Given everything happening in the world at the moment, the availability of the charitable contribution deduction to U.S. taxpayers is low on the country’s collective list of priorities. For that reason, of everything in the CARES Act, Sections 2204 and 2205 will likely be among the least-covered; in relation to a $2 trillion bill, their economic impact is relatively minimal.
But, for charities desperate for cash to combat COVID-19, provide a safety net for a vastly-expanded population in need, or just keep their staff and programs afloat through a crisis threatening their existence, Sections 2204 and 2205 provide donors with some additional (if slight) incentive to give, and charities some hope that the adverse impact of the 2017 Tax Cuts and Jobs Act (TCJA) might be lessened in the future.
The TCJA greatly reduced the percentage of taxpayers with a tax incentive to give to charity. As a result, charities relying on gifts from many lower- and middle-income donors (often, charities providing direct services in the community) face an existential threat, and those that survive are more dependent on their wealthiest donors.
In response, since the TCJA passed, the nonprofit sector has sought to create a new “above-the-line” charitable contribution deduction (i.e., even taxpayers who take the standard deduction can claim it) to motivate more taxpayers to give.
Those efforts stalled, until the arrival of COVID-19 and the immense pressure it has exerted on charities on the front-line of the crisis, and on the Senate’s willingness to spend on social welfare. The CARES Act is a step in the right direction.

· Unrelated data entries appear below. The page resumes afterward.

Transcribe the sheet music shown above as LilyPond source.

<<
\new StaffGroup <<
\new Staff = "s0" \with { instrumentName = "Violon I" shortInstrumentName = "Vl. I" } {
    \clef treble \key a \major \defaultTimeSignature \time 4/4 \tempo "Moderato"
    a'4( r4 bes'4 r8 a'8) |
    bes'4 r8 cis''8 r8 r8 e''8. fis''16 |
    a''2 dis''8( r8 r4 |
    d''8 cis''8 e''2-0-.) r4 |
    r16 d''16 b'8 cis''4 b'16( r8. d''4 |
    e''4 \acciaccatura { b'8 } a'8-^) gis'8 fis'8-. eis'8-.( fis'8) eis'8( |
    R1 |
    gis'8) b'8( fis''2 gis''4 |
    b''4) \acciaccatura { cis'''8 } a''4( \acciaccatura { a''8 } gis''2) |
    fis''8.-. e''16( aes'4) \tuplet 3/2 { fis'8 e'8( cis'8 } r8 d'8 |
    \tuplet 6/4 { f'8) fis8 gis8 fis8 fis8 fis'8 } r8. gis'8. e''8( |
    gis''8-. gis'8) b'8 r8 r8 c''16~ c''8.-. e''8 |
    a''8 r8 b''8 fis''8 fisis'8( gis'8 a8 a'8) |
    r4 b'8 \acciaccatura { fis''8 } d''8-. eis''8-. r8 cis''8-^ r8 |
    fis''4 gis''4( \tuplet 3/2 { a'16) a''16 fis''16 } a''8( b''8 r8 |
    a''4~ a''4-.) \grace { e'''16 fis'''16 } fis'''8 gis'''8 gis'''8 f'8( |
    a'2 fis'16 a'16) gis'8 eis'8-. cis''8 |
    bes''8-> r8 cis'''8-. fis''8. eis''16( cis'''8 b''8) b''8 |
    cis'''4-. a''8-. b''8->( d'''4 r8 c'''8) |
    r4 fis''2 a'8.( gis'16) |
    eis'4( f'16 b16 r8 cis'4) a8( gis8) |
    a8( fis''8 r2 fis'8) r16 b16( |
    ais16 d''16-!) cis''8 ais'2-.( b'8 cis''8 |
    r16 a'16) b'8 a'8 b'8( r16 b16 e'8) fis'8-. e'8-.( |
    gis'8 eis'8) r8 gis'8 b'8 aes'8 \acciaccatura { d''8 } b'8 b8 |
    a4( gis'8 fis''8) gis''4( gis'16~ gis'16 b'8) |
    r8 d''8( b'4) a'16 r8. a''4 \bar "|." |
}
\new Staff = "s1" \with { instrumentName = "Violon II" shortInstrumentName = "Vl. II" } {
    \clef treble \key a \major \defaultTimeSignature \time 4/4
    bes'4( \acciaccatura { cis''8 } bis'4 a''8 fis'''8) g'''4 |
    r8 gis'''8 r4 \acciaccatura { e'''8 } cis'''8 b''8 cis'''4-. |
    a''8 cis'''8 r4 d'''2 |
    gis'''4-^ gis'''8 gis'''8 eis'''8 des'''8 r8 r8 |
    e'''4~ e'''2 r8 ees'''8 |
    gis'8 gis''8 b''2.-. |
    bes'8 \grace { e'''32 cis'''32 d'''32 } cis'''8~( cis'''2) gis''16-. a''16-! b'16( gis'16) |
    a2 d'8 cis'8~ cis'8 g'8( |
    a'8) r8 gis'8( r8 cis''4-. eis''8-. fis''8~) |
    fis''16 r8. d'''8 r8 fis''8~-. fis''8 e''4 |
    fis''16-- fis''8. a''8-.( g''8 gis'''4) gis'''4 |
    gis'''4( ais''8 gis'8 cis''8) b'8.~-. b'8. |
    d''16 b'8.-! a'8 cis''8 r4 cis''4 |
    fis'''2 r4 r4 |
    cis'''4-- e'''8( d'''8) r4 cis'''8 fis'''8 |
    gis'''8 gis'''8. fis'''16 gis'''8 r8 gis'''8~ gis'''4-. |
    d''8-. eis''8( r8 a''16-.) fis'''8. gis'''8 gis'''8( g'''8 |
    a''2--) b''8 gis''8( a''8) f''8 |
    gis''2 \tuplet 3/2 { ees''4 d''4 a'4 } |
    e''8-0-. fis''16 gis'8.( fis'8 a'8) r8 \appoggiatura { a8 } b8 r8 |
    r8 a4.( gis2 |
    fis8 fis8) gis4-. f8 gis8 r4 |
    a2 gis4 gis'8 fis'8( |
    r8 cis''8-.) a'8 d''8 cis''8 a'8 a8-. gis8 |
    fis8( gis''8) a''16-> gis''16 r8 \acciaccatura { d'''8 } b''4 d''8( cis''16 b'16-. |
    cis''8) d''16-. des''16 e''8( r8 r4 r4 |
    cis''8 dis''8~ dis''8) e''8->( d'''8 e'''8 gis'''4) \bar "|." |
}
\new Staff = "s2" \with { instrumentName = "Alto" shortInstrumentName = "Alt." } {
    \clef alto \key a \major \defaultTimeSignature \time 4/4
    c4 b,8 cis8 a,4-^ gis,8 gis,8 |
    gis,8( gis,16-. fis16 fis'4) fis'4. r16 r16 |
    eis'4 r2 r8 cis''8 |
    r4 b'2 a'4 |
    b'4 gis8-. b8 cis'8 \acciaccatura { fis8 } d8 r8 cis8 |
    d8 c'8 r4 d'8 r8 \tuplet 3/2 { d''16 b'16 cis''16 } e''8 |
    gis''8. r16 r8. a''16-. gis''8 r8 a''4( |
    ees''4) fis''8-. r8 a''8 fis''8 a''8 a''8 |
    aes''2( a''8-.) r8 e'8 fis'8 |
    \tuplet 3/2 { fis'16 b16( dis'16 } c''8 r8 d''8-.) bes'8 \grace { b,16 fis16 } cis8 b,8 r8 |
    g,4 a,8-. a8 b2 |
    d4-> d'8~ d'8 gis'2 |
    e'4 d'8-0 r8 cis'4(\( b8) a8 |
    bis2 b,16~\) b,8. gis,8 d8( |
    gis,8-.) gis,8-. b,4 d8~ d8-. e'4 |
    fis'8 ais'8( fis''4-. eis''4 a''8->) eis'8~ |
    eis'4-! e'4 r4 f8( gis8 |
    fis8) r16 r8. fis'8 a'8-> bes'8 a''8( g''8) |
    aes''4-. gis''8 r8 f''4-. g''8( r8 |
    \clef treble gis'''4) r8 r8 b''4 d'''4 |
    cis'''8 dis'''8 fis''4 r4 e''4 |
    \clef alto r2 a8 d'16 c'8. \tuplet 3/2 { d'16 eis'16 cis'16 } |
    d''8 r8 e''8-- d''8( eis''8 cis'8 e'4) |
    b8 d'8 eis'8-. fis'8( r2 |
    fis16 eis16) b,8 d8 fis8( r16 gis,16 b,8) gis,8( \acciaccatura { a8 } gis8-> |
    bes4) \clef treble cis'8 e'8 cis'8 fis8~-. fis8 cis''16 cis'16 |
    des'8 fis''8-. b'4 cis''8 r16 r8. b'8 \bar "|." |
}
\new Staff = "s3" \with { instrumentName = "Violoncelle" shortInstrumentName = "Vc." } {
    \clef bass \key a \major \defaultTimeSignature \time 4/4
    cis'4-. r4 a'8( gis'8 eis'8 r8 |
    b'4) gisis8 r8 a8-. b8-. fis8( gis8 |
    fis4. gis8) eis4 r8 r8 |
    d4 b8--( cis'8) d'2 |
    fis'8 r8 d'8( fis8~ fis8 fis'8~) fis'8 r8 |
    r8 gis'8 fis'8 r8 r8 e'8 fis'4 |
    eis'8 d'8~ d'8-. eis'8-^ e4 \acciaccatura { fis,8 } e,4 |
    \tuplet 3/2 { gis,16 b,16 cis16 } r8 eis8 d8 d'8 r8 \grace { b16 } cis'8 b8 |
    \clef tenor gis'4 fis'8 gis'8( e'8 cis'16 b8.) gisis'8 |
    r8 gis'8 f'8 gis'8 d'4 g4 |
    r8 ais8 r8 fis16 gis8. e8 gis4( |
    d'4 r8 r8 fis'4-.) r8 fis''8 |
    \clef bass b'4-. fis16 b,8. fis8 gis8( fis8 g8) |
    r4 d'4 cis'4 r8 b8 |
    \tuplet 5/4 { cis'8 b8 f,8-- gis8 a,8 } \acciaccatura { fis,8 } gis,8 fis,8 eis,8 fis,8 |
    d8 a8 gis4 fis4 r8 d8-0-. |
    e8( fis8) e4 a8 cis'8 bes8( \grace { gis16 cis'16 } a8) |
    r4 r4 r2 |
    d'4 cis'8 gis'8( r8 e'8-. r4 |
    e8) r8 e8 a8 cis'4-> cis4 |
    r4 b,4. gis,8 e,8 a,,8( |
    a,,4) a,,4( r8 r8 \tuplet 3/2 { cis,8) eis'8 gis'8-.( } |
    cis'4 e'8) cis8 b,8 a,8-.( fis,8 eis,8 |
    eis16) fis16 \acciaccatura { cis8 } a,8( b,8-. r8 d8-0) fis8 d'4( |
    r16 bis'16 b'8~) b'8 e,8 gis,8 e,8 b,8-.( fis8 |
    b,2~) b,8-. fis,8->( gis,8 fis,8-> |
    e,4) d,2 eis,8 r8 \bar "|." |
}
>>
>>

AN ABOVE-THE-LINE CHARITABLE CONTRIBUTION DEDUCTION, CAPPED AT $300
Section 2204 adds an above-the-line deduction capped at $300 for charitable contributions made:
- in cash;
- to a public charity other than a supporting organization or a donor-advised fund;
- in a tax year that starts during calendar year 2020 (as drafted, this is a one-year-only benefit and carryovers of unused deductions from prior years do not count); and
- by a taxpayer that is not seeking to deduct itemized charitable contributions.
This provision seeks to create a new donor base (lower- and middle-income households that do not itemize) with a tax incentive to give up to $300 when charities need it most.
RELIEF FROM AGI LIMITATIONS FOR CHARITABLE CONTRIBUTIONS IN CASH
For tax years that begin in calendar year 2020, Section 2205 temporarily adjusts the standard Adjusted Gross Income (AGI) and taxable income limitations that would otherwise apply.
In general, these limitations prevent a donor from claiming more than a percentage of AGI (or taxable income in the case of corporations) in charitable contribution deductions (the percentage ranges from 10-60% depending on the type of gift, type of donor, and type of recipient). Section 2205 makes the following favorable changes to these rules:
- Individuals giving cash to public charities (other than a supporting organization or donor-advised fund) can claim a deduction of up to the individual’s full AGI for those gifts.
- Corporations can deduct cash gifts up to 25% of taxable income (as opposed to the usual 10% limitation for corporations), subject to the same recipient restrictions.
- Any taxpayer giving food can make a qualifying charitable contribution of food up to 25% of AGI (this is increased from the usual 15% limitation for qualifying gifts of food).
Whether the CARES Act will have a big impact on charitable giving depends on the extent to which relatively small tax incentives drive small donations. At the level of $300 gifts or less, one might reasonably be skeptical about whether these incentives make much difference in comparison with the desire of individuals to support their communities during a crisis.
Nonetheless, the CARES Act provides a bit of a silver lining for the charitable sector at a time when many organizations are facing existential threats. It could even generate momentum for a permanent and broader above-the-line deduction for charitable contributions, which might result in a meaningful increase in donations from the 90% of the population that does not itemize.
That’s small comfort for the charities struggling right now but, in the long run, perhaps it provides hope for more substantial improvements later.